> [Work request a]:
Lay out the lines of the saved entries as a numbered list, starting at the line that contains "必須設鬧鐘才能起床（1分）" and ending at the end of the saved entries, with blank lines skipped. Leave the pictures out of your answer.

> [Given text]:
--- START ---
That class gave me an attainable goal to work towards, and now I'm a programmer today. I had previously relegated my ambitions to simply surviving.

Thanks for sharing that beautiful story of yours.

But again i thinks that's a first-timer having a game to understand War/History and Society (in a war situation). Sure games existed as playful math/engineering(FSims)/Programming helper and so on...but not in that context.

also this war of mine isn’t an ‘educational’ game (you would know if you actually read the article)
It is educational in the sense that literature is, putting yourself in someone else's shoes. That's what the humanities do at their best. IMHO it's an excellent example of a novelistic game for just that reason.
I did that with Leisure Suit Larry....never worked very well :(

But this game (War of mine) is fantastic!!!

EDIT: Well one time it worked, but that was in florida, so i don't count that.

It is an educational game, if it was something else it wouldn't have been on the list.

Just because it's not classified as an education game does not mean it isn't teaching.

The article clear says

"“Of course, games are already being used in education for teaching maths, chemistry, and developing cognitive abilities, but I don’t think we’ve ever encountered a game being officially included in the educational system on a national level as a school reading,” said Grzegorz Miechowski, CEO of 11 bit studios."

They clearly say there is already games on the list, this is just the first time a game is classified or put into the "reading" category.

Which is cool, but I don't get why this is news beyond being a giant ad.

(comment deleted)
‘educational’ as in math blasters, so this war of mine is not ‘educational’

given that stream of thought u could also argue civ v or skyrim or any other game is an educational game. why, you are learning something while playing league, right?

it’s pedantic to claim this war of mine is educational when it was clearly meant for a general gaming audience. that is why it being on a reading list is significant.

you should try the game

Fair point.

I guess I strayed away from my original point, that this reads more like an advertisement for the game than a revolutionary teaching tool.

But I digress.

I agree. It is laziness on the part of the educators. There is a trend in education where they try and make things “relevant” to today’s generation. In the process the actual material is lost.
>It is an educational game, if it was something else it wouldn't have been on the list

Maybe your are halfway truth your thinking WHY it's actually a interesting decision....but just halfway...

(comment deleted)
You could maybe compare it to putting the movie Schindler's List on a reading list.

(Text)books can only take one a certain depth into understanding these parts of history. Visual media helps making the unimaginable imaginable. Interactive media allows you to immerse and get a small grasp of the impossible choices and consequences surrounding of life in wartime.

Give the article a read, or play the game if you have time - it doesn't make sense to compare the qualities of This War of Mine, educational or otherwise, to those of Math Blaster. The fact that it's on a "reading list" should be the first clue. It really is a pretty interesting decision.
Your comment sound better if you where not implying I did not read the article (because I did multiple times).

"It doesn't make sense to compare the qualities of This War of Mine, educational or otherwise, to those of Math Blaster. The fact that it's on a "reading list" should be the first clue. It really is a pretty interesting decision."

Is much better. People take away different things from articles all the time.

How many times you had to read the article to understand it?
Ouch...
--- END ---
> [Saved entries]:
--- START ---
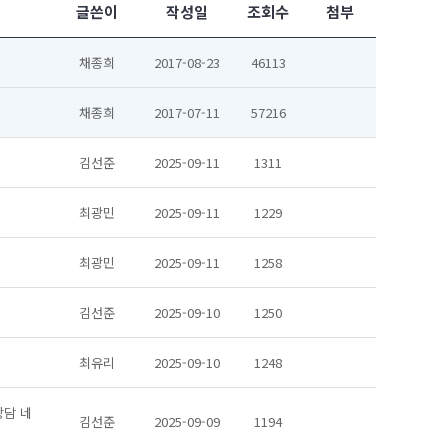
글쓴이
작성일
조회수
첨부
채종희
2017-08-23
46113
채종희
2017-07-11
57216
김선준
2025-09-11
1311
최광민
2025-09-11
1229
최광민
2025-09-11
1258
김선준
2025-09-10
1250
최유리
2025-09-10
1248
상담 네
김선준
2025-09-09
1194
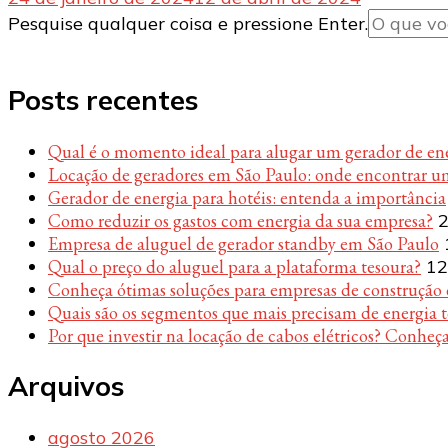
Procurando
Pesquise qualquer coisa e pressione Enter.
algo?
Posts recentes
Qual é o momento ideal para alugar um gerador de en
Locação de geradores em São Paulo: onde encontrar u
Gerador de energia para hotéis: entenda a importância
Como reduzir os gastos com energia da sua empresa?
2
Empresa de aluguel de gerador standby em São Paulo
Qual o preço do aluguel para a plataforma tesoura?
12
Conheça ótimas soluções para empresas de construção c
Quais são os segmentos que mais precisam de energia 
Por que investir na locação de cabos elétricos? Conheça
Arquivos
agosto 2026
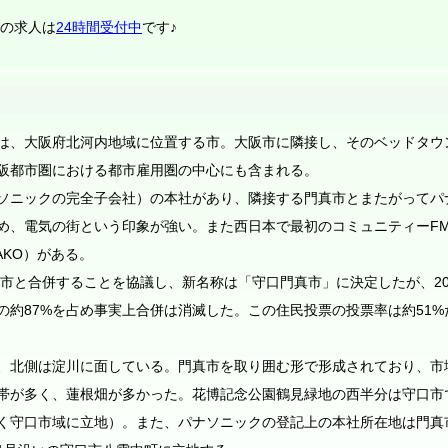
テの求人は
24時間受付中
です♪
は、大阪府北河内地域に位置する市。大阪市に隣接し、そのベッドタウ
阪都市圏における都市雇用圏の中心にも含まれる。
ソニックの完全子会社）の本社があり、隣接する門真市とまたがってパ
め、電気の街という印象が強い。また西日本で最初のコミュニティーF
AKO）がある。
真市と合併することを協議し、新名称は「守口門真市」に決定したが、20
の約87%を占め事実上合併は消滅した。この住民投票の投票率は約51%
、北側は淀川に面している。門真市を取り囲む形で形成されており、市
帯が多く、蓮根畑が多かった。花博記念公園鶴見緑地の西半分は守口市
く守口市域に立地）。また、パナソニックの登記上の本社所在地は門真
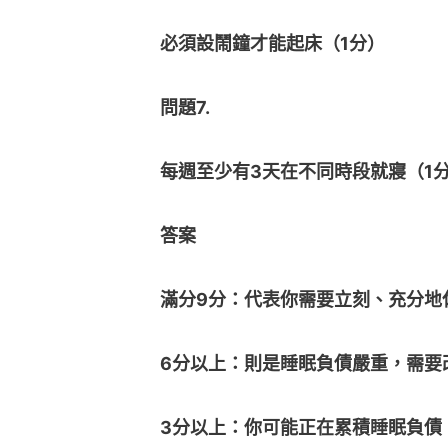
必須設鬧鐘才能起床（1分）
問題7.
每週至少有3天在不同時段就寢（1
答案
滿分9分：代表你需要立刻、充分地
6分以上：則是睡眠負債嚴重，需要
3分以上：你可能正在累積睡眠負債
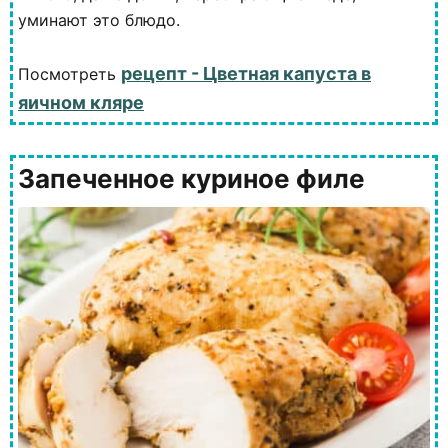
уминают это блюдо.
рецепт - Цветная капуста в
Посмотреть
яичном кляре
Запеченное куриное филе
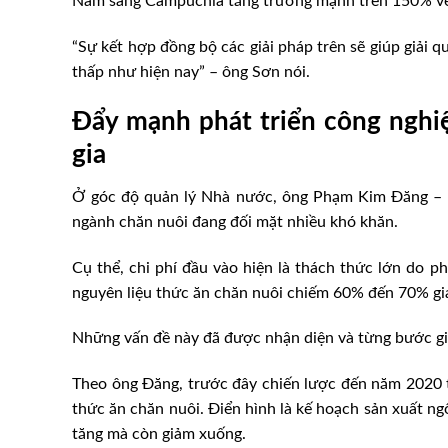
Nam sang Campuchia tăng trưởng mạnh trên 150% về co
“Sự kết hợp đồng bộ các giải pháp trên sẽ giúp giải q
thấp như hiện nay” – ông Sơn nói.
Đẩy mạnh phát triển công nghi
gia
Ở góc độ quản lý Nhà nước, ông Phạm Kim Đăng – 
ngành chăn nuôi đang đối mặt nhiều khó khăn.
Cụ thể, chi phí đầu vào hiện là thách thức lớn do p
nguyên liệu thức ăn chăn nuôi chiếm 60% đến 70% gi
Những vấn đề này đã được nhận diện và từng bước gi
Theo ông Đăng, trước đây chiến lược đến năm 2020 t
thức ăn chăn nuôi. Điển hình là kế hoạch sản xuất ng
tăng mà còn giảm xuống.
--- END ---
> [Work request b]:
Proceed with the discussion about This War of Mine appearing on a school reading list from the point where it stops.

> [Response area a]:
1. 必須設鬧鐘才能起床（1分）
2. 問題7.
3. 每週至少有3天在不同時段就寢（1
4. 答案
5. 滿分9分：代表你需要立刻、充分地
6. 6分以上：則是睡眠負債嚴重，需要
7. 3分以上：你可能正在累積睡眠負債
8. уминают это блюдо.
9. рецепт - Цветная капуста в
10. Посмотреть
11. яичном кляре
12. Запеченное куриное филе
13. Nam sang Campuchia tăng trưởng mạnh trên 150% về co
14. “Sự kết hợp đồng bộ các giải pháp trên sẽ giúp giải q
15. thấp như hiện nay” – ông Sơn nói.
16. Đẩy mạnh phát triển công nghi
17. gia
18. Ở góc độ quản lý Nhà nước, ông Phạm Kim Đăng – 
19. ngành chăn nuôi đang đối mặt nhiều khó khăn.
20. Cụ thể, chi phí đầu vào hiện là thách thức lớn do p
21. nguyên liệu thức ăn chăn nuôi chiếm 60% đến 70% gi
22. Những vấn đề này đã được nhận diện và từng bước gi
23. Theo ông Đăng, trước đây chiến lược đến năm 2020 t
24. thức ăn chăn nuôi. Điển hình là kế hoạch sản xuất ng
25. tăng mà còn giảm xuống.

> [Response area b]:
Obviously going to ignore the rather aggressive undertone. I clearly missed something in the article so I reread it. There is nothing wrong with that.

My comment was in reference to the guidelines, which clearly state

> Please don't comment on whether someone read an article. "Did you even read the article? It mentions that" can be shortened to "The article mentions that."

That's why the question...2 Times? 3 Times more? I mean its not Peace and War or Dr Schiwago ;)
Thanks, i think exactly the same about it.
I think it's a bit different because the games that were put on your childhood computers are designed specifically for children to learn early years skills (mathematics, history, etc.) while something like "This War of Mine" is developed for a wide audience and has now been co-opted into an education system to teach children about refugees, etc.
Interesting move. Sadly kids nowadays (at least in Poland, where I live) don't like reading books and tend to skip even very important titles. This may be a good way to bring some interest in the history via a genuinely entertaining medium.
What do you consider very important titles?
Not the GP, but I think that there are many such titles, that's why schools in Poland have mandatory reading lists :)

You cannot understand culture and tradition without reading some classics,starting with Bible, Homer's Illiad, or Shakespeare. And of course in Poland we mostly focus on Polish writers. You know, before journalism was invented novels served pretty much the same purpose as newspaper reports - there are the goldmine of information about how Poland looked like back in the day.

Unfortunately, contemporary students prefer to just watch movie based on a book than reading the source material.

I mean, reading / playing witcher you'd get better morale / class diversification understanding than reading Bible or Illiad, Shakespeare is definetely not for school readings, if you're not interested in the actual literature that book has no value in your life.

I, personally, love reading books. But forcing that material to 12-18 and saying read these classic ones just pushes back youth from reading at all. You either move forward and adapt with the current generation or you try to force old generation habits and slowly curse on the result.

Poland has a good literary heritage, which was partly responsible for the coalescing of Poland as a nation. So I suppose many of books and authors from that tradition could be essential reading for Polish young people..

I am not from Poland myself. Perhaps Henrik Sienkiewicz is one of those authors..

Perhaps they should prescribe the Witcher novels too.

I've read Witcher in my school (but only one short novel to be fair, rest I've finished just because I liked it) ;)
> morale / class diversification

What does this mean, exactly? And why is it valuable?

> You either move forward and adapt with the current generation or you try to force old generation habits and slowly curse on the result

The classics are thousands of years old and have served as popular educational material for centuries. Why is Gen-Z categorically different from all of the generations that have come before such that we should change? I'm not sure that Gen-Z is even different with respect to their ability to understand or appreciate the classics, and to the extent that they are, I suspect that's because (at least in the US) we've changed how we teach, de-emphasizing things like civics (probably in favor of an increasingly identitarian curriculum). Note that this isn't a defense of the classics--for example, this wouldn't rebut the idea that classics are overrated--it only challenges the specific idea that something abruptly changed such that the classics are obsolete.

I don't know which is Gen-Z but see my friends 5-6 year olds glued to their phones or tablets. They have the entire world of videos to watch at their finger tips. I'd argue they are in an entirely different situation than previous generations.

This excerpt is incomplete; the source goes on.